I will not bore you with an account of the next twelve hours.  Suffice it to say that all the pillars of my previous ontological categories soon began to crumble into dust. I had the undeniable feeling I was seeing the world with pristine eyes as it really was for the first time.  At the time and afterward I realized that this was the most important and most transformative experience of my life – and nearly fifty years later, I still feel the same way.  Nothing could ever be the same.

The one portion of the experience I will allude to here   — because it eventually led me to the study of near-death experiences –- took place when I was sitting on a log near a stream in the woods.  I don’t know how long I was there, but at some point for a moment outside of time I – except there was no “I” any longer– experienced an inrushing of the most intense and overwhelming rapturous LOVE and knew instantly that this was the real world, that the universe, if I can put this way, was stitched in the fabric of this love, and that I was home.  However, again I have to repeat:  There was only this energy of love and “I” was an indissoluble part of it, not separate from it

I spent the next three years trying to come to terms with what had happened to me.

MATERIAL FOR THIS TASK —
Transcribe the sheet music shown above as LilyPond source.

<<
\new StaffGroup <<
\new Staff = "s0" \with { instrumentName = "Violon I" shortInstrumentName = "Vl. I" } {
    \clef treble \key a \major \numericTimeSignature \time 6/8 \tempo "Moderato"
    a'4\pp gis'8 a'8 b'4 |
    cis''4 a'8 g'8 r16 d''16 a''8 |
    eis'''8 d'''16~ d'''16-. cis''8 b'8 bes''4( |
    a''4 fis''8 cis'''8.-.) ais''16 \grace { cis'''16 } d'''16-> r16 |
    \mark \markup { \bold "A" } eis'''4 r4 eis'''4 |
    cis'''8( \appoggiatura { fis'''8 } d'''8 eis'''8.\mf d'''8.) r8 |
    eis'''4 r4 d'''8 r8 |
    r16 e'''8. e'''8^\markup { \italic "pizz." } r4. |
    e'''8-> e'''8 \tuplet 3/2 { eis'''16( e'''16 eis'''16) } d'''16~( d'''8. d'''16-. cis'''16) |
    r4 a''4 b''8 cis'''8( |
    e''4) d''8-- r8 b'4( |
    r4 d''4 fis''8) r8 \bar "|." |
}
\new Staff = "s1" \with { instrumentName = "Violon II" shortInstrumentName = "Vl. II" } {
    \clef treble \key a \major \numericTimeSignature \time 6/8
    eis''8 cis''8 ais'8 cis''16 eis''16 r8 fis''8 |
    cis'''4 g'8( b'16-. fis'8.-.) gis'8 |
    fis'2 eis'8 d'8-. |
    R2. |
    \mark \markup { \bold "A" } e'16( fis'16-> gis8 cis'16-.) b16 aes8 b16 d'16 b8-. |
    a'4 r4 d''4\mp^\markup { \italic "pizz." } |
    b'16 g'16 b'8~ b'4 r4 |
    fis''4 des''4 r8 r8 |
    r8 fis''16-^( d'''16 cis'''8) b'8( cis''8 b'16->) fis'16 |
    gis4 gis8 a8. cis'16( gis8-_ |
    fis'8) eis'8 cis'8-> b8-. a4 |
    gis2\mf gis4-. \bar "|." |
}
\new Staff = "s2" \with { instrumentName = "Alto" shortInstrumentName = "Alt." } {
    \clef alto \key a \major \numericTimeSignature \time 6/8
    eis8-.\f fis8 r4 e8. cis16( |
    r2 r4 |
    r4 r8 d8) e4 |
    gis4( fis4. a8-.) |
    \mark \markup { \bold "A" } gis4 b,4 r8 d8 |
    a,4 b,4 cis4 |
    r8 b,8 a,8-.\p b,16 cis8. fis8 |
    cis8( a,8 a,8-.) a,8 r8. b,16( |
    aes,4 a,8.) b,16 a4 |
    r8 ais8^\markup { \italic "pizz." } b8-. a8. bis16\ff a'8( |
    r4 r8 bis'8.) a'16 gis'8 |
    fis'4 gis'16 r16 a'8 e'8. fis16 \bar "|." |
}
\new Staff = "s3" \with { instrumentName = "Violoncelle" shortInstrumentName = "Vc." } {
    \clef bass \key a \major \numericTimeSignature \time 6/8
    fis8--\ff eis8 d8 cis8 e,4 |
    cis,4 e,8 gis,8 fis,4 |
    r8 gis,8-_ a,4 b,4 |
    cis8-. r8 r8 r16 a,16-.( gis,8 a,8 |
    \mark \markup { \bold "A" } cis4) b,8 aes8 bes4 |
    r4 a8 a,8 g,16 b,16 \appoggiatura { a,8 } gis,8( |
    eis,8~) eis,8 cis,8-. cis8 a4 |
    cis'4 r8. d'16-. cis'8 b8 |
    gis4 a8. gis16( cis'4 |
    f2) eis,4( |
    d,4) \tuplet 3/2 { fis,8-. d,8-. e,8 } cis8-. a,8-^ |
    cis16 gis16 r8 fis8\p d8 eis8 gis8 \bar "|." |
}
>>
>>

TASKS TO COMPLETE —
1 - Reproduce the passage about the transformative experience word for word, starting at "The one portion" and ending at "happened to me.".
2 - Pick out each line of the listing that contains the string "pizz" and copy those lines.

EXPECTED RESULTS —
1 -
The one portion of the experience I will allude to here   — because it eventually led me to the study of near-death experiences –- took place when I was sitting on a log near a stream in the woods.  I don’t know how long I was there, but at some point for a moment outside of time I – except there was no “I” any longer– experienced an inrushing of the most intense and overwhelming rapturous LOVE and knew instantly that this was the real world, that the universe, if I can put this way, was stitched in the fabric of this love, and that I was home.  However, again I have to repeat:  There was only this energy of love and “I” was an indissoluble part of it, not separate from it

I spent the next three years trying to come to terms with what had happened to me.

2 -
    r16 e'''8. e'''8^\markup { \italic "pizz." } r4. |
    a'4 r4 d''4\mp^\markup { \italic "pizz." } |
    r8 ais8^\markup { \italic "pizz." } b8-. a8. bis16\ff a'8( |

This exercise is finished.